*Text provided*
╭──

Itzuli Hizlari gonbidatua: Luis Hernández-García. Development of Layer Specific FMRI at 3 Tesla (a work in progress)

Luis Hernández-García. Development of Layer Specific FMRI at 3 Tesla (a work in progress)

2025/3/18
- BCBL auditorium (and BCBL Auditorium zoom room)

What: Development of Layer Specific FMRI at 3 Tesla (a work in progress)

Where: Auditorium and Auditorium zoom room  (If you would like to attend to this meeting reserve at info@bcbl.eu)

Who: Luis Hernández-García. PhD, Departments of Radiology and Biomedical Engineering, University of Michigan, Ann Arbor, MI, USA

When:  Tuesday, Mar 18th at 3:00 PM

Functional MRI has proven to be an excellent tool to probe brain circuits at a macro-scale over the last three decades.  Despite the high resolution achievable by modern MRI scanners, the specificity of the detected brain activity is limited in part by the spatial resolution of the scans but, ultimately, by the nature of the BOLD response which is heavily weighted toward the veins and pial vessels.  While T2* weighted images are very sensitive to the BOLD effect, they are clearly biased toward larger draining veins and the pial surface.  On the other hand, Perfusion and Vascular Space Occupancy methods can be used instead to measure changes in blood volume at the capillary level.  These approaches have been shown to be more specific to the brain tissue being activated. However, VASO imaging and its variants are not without challenges: they are slow, SNR-inefficient and often limited to a small number of slices at a time.  

Laminar specific FMRI refers to FMRI studies that can identify the cortical layers that originate the observed activity.  Laminar FMRI is typically based on arterial blood volume imaging and requires the superior SNR achievable by ultra-high field scanners (7T and above).  Identifying which cortical layer originates activity is desirable because can differentiate between bottom-up or top-down connections, adding an important dimension to the characterization of brain connectivity.  This new level of nuance is enabling a new generation of neuroscience studies in humans at the mesoscopic scale.  Importantly, this new level of nuance could potentially transform FMRI into a clinically useful tool at the individual patient level.  Unfortunately, achieving those results on clinical scanners (1.5 and 3T) is a major challenge posed by the inherently lower SNR available at lower field.

╰──

Dataset entries
╭──

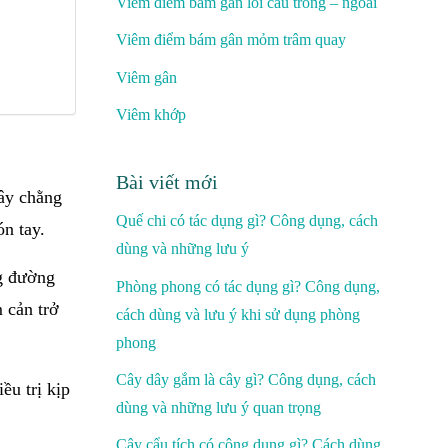
Viêm điểm bám gân lồi cầu trong – ngoài
Viêm điểm bám gân mỏm trâm quay
Viêm gân
Viêm khớp
Bài viết mới
dây chằng
Quế chi có tác dụng gì? Công dụng, cách
n tay.
dùng và những lưu ý
ng đường
Phòng phong có tác dụng gì? Công dụng,
 cản trở
cách dùng và lưu ý khi sử dụng phòng
phong
Cây dây gắm là cây gì? Công dụng, cách
ều trị kịp
dùng và những lưu ý quan trọng
Cây cẩu tích có công dụng gì? Cách dùng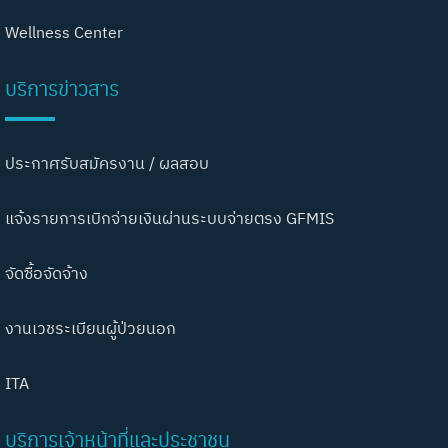
Wellness Center
บริการข่าวสาร
ประกาศรับสมัครงาน / ผลสอบ
แจ้งรายการเบิกจ่ายเงินผ่านระบบจ่ายตรง GFMIS
จัดซื้อจัดจ้าง
งานเวชระเบียนผู้ป่วยนอก
ITA
บริการเจ้าหน้าที่และประชาชน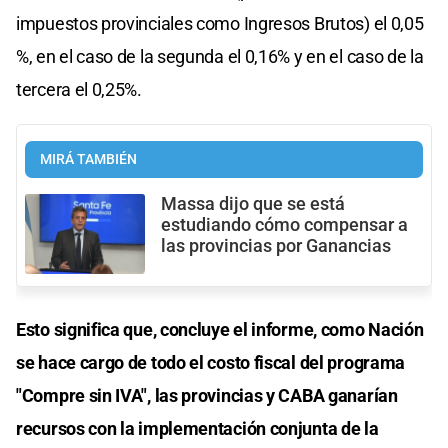
impuestos provinciales como Ingresos Brutos) el 0,05
%, en el caso de la segunda el 0,16% y en el caso de la
tercera el 0,25%.
MIRÁ TAMBIÉN
Massa dijo que se está
estudiando cómo compensar a
las provincias por Ganancias
Esto significa que, concluye el informe, como Nación
se hace cargo de todo el costo fiscal del programa
"Compre sin IVA", las provincias y CABA ganarían
recursos con la implementación conjunta de la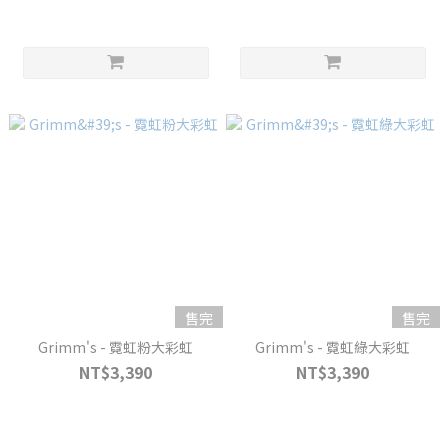
售完
售完
Grimm's - 霓虹粉大彩虹
Grimm's - 霓虹綠大彩虹
NT$3,390
NT$3,390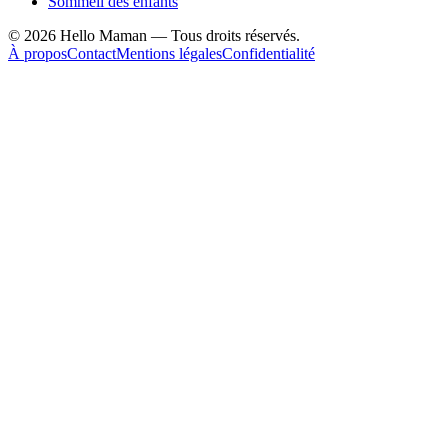
Sommeil des enfants
©
2026
Hello Maman — Tous droits réservés.
À propos
Contact
Mentions légales
Confidentialité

╰──

*Work item A*
Using the talk announcement, mark each statement yes or no and quote the words that settle it: (i) The talk takes place on Tuesday, March 18 at 3:00 PM. (ii) Laminar fMRI usually runs on 1.5T scanners. (iii) VASO imaging is fast.
*Work item B*
Carry on the talk announcement from the point where it ends.

*Answer A*
(i) Yes: "Tuesday, Mar 18th at 3:00 PM"
(ii) No: "requires the superior SNR achievable by ultra-high field scanners (7T and above)"
(iii) No: "they are slow, SNR-inefficient and often limited to a small number of slices at a time"

*Answer B*
While smaller 7T scanners for rodents are not uncommon, human 7T scanners are limited to a reduced number of institutions.   The scarcity and significantly higher cost of 7T human scanners poses a significant challenge to the field. Clearly, low field layer specific FMRI is very desirable because of the cost and availability of clinical scanners, but also because of the reduced BOLD contamination of the arterial signals at lower field strength.  In this talk, I will present progress on our project to make layer specific FMRI available and practical in clinical scanners (i.e., 3 Tesla). Our strategy consists of leveraging several advanced MRI techniques: (1) 3D volume tailored RF pulses to suppress aliasing  (2) rapid sampling of 3D k-space data using a spherical trajectory to optimize the trade-offs between SNR, speed and spatial resolution and (3) developing new alternatives to the VASO technique through the use of velocity selective pulses which will enable significantly more rapid sampling of the activation time course, than the standard IR-VASO.